DataRow and DataTable serialization in .Net
I recently had to resolve a performance problem for one of our Pivotal systems and I thought I should share the findings. Pivotal has what are called server and client tasks which, as their name suggest, constitute logic that runs on the client and server side, respectively. The platform allows to pass objects between the server and client layers of the applications, and also to pass data between different layers/tasks on the server side. Internally this is accomplished using serialization. The platform uses this to pass data (using ADO.Net DataSet, DataTable and DataRow) from the server to the client, and from server to server. It turns out that passing a DataRow from server to client could affect systems performance under certain conditions.
The short version is the following: when passing a DataRow from a server task to another server task the platform is actually serializing the whole DataTable to which the data row belongs.
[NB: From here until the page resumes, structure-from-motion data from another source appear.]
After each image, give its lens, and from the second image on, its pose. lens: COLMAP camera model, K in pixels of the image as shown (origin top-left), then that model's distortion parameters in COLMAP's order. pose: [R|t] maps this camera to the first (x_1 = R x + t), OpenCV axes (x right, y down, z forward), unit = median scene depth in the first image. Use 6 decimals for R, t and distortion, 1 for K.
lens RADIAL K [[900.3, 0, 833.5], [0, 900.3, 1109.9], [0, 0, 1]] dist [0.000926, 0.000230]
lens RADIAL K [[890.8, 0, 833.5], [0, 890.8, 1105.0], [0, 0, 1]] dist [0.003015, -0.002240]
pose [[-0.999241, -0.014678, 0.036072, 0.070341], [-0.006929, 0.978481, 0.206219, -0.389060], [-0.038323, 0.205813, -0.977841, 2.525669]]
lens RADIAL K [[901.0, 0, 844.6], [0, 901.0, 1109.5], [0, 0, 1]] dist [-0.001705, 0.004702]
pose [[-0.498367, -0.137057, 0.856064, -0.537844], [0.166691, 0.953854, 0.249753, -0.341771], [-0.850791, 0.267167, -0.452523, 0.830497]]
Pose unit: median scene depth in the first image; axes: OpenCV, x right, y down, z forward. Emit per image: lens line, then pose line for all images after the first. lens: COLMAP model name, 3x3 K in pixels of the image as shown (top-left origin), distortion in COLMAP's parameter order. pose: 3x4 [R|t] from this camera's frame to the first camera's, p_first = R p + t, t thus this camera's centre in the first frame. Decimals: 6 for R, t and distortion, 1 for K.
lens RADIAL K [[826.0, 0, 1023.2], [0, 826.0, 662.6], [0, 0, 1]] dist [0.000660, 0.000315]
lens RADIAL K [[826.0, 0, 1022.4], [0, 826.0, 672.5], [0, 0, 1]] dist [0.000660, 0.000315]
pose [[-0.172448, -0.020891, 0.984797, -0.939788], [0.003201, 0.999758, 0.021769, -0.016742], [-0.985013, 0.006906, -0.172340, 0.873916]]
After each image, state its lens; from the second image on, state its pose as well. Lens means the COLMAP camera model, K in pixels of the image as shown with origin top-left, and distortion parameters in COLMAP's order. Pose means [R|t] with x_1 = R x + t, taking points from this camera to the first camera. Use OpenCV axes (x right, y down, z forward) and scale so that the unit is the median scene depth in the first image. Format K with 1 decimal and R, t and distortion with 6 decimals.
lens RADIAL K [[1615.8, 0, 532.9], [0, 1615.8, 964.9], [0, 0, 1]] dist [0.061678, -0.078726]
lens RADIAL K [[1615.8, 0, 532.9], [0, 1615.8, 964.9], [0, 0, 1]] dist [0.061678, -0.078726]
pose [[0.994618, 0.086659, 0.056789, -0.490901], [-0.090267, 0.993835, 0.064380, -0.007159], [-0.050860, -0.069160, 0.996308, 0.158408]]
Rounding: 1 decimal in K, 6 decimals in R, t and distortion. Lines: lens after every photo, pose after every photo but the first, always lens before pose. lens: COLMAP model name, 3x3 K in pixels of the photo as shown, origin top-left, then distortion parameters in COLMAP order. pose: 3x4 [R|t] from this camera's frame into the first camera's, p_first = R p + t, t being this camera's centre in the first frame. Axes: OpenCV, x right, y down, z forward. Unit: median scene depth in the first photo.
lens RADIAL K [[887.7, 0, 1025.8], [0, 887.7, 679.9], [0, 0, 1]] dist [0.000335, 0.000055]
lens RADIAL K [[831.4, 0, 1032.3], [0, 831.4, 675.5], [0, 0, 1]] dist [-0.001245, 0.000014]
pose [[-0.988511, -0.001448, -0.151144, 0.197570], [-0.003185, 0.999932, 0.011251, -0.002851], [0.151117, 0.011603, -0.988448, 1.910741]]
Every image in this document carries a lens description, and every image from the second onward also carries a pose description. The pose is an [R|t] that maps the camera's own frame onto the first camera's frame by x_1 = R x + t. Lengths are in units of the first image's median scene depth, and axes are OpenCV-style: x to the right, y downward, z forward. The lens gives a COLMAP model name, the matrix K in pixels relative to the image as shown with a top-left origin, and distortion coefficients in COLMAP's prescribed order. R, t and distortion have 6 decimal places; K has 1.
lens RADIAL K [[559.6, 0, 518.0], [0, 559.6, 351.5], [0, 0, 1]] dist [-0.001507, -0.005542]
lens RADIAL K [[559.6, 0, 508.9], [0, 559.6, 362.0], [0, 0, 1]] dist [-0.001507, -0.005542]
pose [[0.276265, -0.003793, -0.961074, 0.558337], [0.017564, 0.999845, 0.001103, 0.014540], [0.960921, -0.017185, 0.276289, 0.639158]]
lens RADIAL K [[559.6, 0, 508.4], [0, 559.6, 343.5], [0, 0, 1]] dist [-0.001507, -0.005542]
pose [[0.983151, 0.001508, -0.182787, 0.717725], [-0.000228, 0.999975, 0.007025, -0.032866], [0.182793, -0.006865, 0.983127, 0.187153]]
The bigger the DataTable the longer it takes to serialize and reach the other task. Following is a more detailed explanation of this particular case.
Scenario
Let’s assume that we have a task that needs to work with a several data records. The task is designed so the work is split in two subtasks: one subtask reads all the required records from the database, and another subtask takes care of processing a specific record. There are many reasons why this is a good design practice: modularity, separation of concerns, transaction handling, etc. As an example, lets assume that we need to design an archiving process that is executed monthly. Every month there could be thousands of records to archive. If we do the archiving in a single task then we could have transaction issues (usually the transaction timeout is set to 60 seconds, and if the archiving takes longer than this then the transaction will be rolled back). To avoid transaction issues we create one task that selects all records that require archiving in a non-transactional context (all we are doing is a read) and then, for each record (or a batch of records if we want more performance) we call another task, executing under a transactional context, that takes care of the archiving.
Processing each record individually might not be the best approach here. Processing records in batch will be better. But for the sake of simplicity, and to illustrate the actual problem, I will explain the scenario using individual record processing. The concepts also apply to the case where batch record processing is used instead.
The Implementation
We’ve decided to implement our process using the design mentioned above, two separate tasks, one for selecting records and another to process such records:
- The first task creates a DataTable (using the platform API to retrieve data from the database) containing all the records that need to be processed. It then loops for each of the data rows in the table, passing each row (a DataRow object) to the other task that takes care of processing the row.
- The second task receives a DataRow as input, creates the transaction, and processes the record.
Back to our example, the archiving process does a query on the database retrieving all the records for the previous month (it could be thousands) and puts them in a DataTable, and then for each DataRow calls another task that actually does the archiving.
The Performance
We could think that our process is well designed: we are doing just one read on the database (the first task) and then we are processing each record individually (the second task). We could assume that the time to process an individual record is a constant, and what changes is the number of records to process. In other words, if each record is processed in a time t, then processing n records will take t*n time.
It turns out that, under this scenario, the time to process each record will be proportional to the number of records to process. The time to process each individual record is no longer a constant t, but a function on the number of records to process. We can express the total time as f(n)*n.
Obviously, f(n)*n is much bigger than t*n as n increases (our case). So why is this happening?
The Reality
When objects are passed between layers/tasks (in our case, passing a DataRow between the first task and the second task) these are serialized. In other words, each task will be executing on its own thread and in the case of this platform, if we want to pass parameters between these threads we need to serialize them (either using XML or binary serialization).
The problem is that in order to pass a DataRow as a parameter we have to serialize the DataRow. This might not be obvious but the serialization of the DataRow not only serializes the individual record, but it also serializes the whole DataTable to which the row belongs. So for example, if the first task creates a DataTable of 1000 records, when we serialize each record and pass the DataRow to the second task, we are actually serializing the whole DataTable and passing all the 1000 records to the second task (and we would this 1000 times).
This explains the formula stated before. If I have to process 1000 records it’s actually serializing the whole table 1000 times. The more records has the table the longer it will take to serialize it, and the longer will take to process each individual record.
The Correct Implementation
So, what can we do to solve this problem and have a scenario where the processing time is t*n? The right implementation would have the first task that creates the DataTable to pass the record id (primary key) instead of the DataRow to the second task that processes the record. The first task still creates the DataTable, but this table will contain only one field: the record id. This id will be passed to the second task, which will have to make a database read to get all the information for the particular record, and then process it.
But with this scenario we are doing n+1 database reads. So, why is this more efficient than the previous scenario where we only made 1 read to the database? The answer lies in the fact that, for this platform in particular, the time to do a database read is much lower than the time to serialize a big DataTable. So, if each database read takes d time, our processing time will be d+(t+d)*n, which will be a lot lower than d+f(n)*n, for big n.